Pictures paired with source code
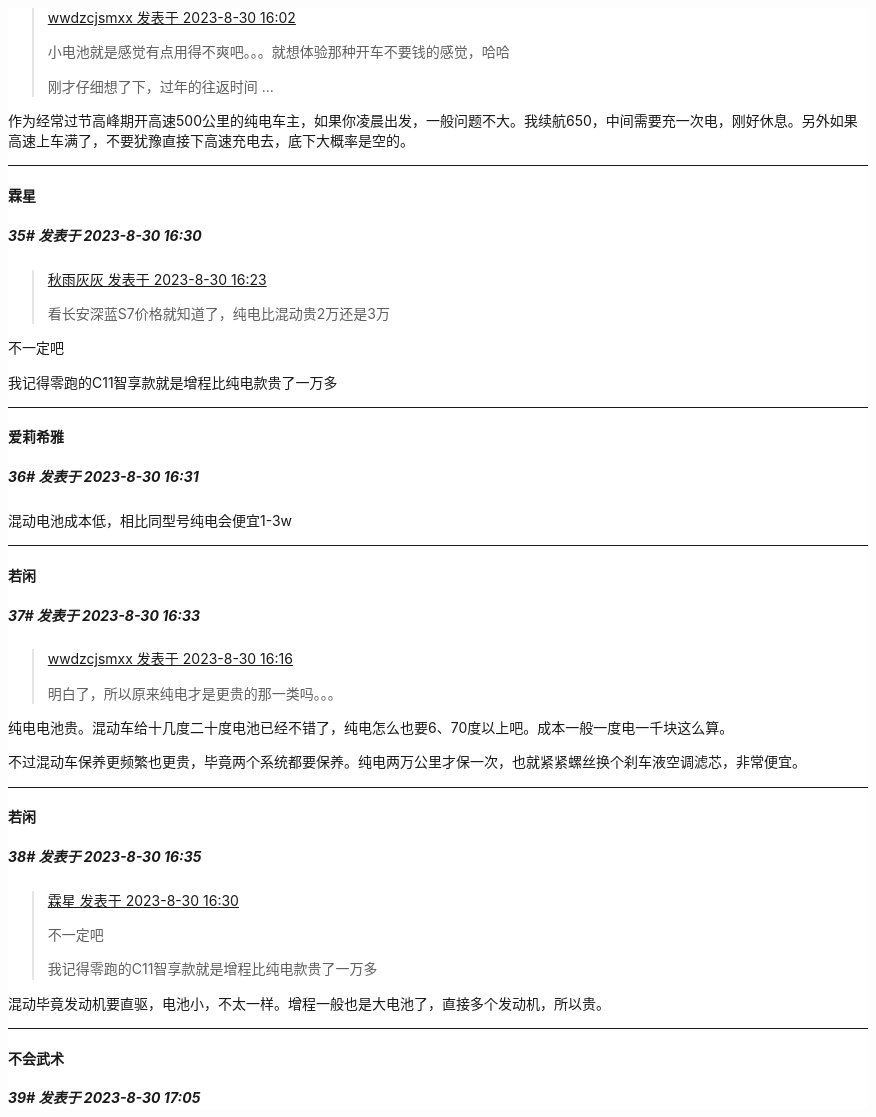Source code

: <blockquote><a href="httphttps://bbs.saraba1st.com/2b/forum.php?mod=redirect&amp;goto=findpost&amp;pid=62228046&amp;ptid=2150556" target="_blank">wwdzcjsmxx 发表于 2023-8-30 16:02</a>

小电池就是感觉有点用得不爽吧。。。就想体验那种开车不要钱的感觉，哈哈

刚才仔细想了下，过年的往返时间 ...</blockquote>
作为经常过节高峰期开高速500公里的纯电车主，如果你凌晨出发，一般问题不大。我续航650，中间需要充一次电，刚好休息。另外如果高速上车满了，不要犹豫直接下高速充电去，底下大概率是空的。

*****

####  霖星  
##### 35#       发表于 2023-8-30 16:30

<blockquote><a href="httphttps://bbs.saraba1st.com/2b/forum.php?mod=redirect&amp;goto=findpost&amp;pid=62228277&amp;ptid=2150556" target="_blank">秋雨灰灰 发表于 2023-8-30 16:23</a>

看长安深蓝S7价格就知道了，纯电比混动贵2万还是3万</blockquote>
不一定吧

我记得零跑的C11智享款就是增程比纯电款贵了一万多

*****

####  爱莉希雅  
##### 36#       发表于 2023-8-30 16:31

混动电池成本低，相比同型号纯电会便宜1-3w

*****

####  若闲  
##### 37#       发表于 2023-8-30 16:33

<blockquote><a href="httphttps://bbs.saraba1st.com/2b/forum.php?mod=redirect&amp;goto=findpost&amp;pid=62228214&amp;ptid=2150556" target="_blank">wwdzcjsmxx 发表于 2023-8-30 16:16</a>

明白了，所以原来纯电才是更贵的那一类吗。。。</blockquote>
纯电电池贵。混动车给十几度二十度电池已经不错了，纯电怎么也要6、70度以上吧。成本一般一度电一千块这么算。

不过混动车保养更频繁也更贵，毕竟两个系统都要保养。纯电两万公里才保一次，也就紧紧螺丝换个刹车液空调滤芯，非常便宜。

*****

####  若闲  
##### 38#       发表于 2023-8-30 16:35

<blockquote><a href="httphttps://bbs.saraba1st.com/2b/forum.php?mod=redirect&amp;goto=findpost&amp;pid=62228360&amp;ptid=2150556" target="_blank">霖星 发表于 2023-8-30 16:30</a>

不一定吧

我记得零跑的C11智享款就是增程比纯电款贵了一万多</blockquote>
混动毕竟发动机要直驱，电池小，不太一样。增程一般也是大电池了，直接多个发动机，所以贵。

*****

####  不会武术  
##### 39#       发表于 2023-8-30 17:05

**Problem statement**
Reproduce exactly the lines from the one with "看长安深蓝S7价格就知道了，纯电比混动贵2万还是3万</blockquote>" through the end of the entries above, both ends included.

**Answer**
看长安深蓝S7价格就知道了，纯电比混动贵2万还是3万</blockquote>
不一定吧

我记得零跑的C11智享款就是增程比纯电款贵了一万多

*****

####  爱莉希雅  
##### 36#       发表于 2023-8-30 16:31

混动电池成本低，相比同型号纯电会便宜1-3w

*****

####  若闲  
##### 37#       发表于 2023-8-30 16:33

<blockquote><a href="httphttps://bbs.saraba1st.com/2b/forum.php?mod=redirect&amp;goto=findpost&amp;pid=62228214&amp;ptid=2150556" target="_blank">wwdzcjsmxx 发表于 2023-8-30 16:16</a>

明白了，所以原来纯电才是更贵的那一类吗。。。</blockquote>
纯电电池贵。混动车给十几度二十度电池已经不错了，纯电怎么也要6、70度以上吧。成本一般一度电一千块这么算。

不过混动车保养更频繁也更贵，毕竟两个系统都要保养。纯电两万公里才保一次，也就紧紧螺丝换个刹车液空调滤芯，非常便宜。

*****

####  若闲  
##### 38#       发表于 2023-8-30 16:35

<blockquote><a href="httphttps://bbs.saraba1st.com/2b/forum.php?mod=redirect&amp;goto=findpost&amp;pid=62228360&amp;ptid=2150556" target="_blank">霖星 发表于 2023-8-30 16:30</a>

不一定吧

我记得零跑的C11智享款就是增程比纯电款贵了一万多</blockquote>
混动毕竟发动机要直驱，电池小，不太一样。增程一般也是大电池了，直接多个发动机，所以贵。

*****

####  不会武术  
##### 39#       发表于 2023-8-30 17:05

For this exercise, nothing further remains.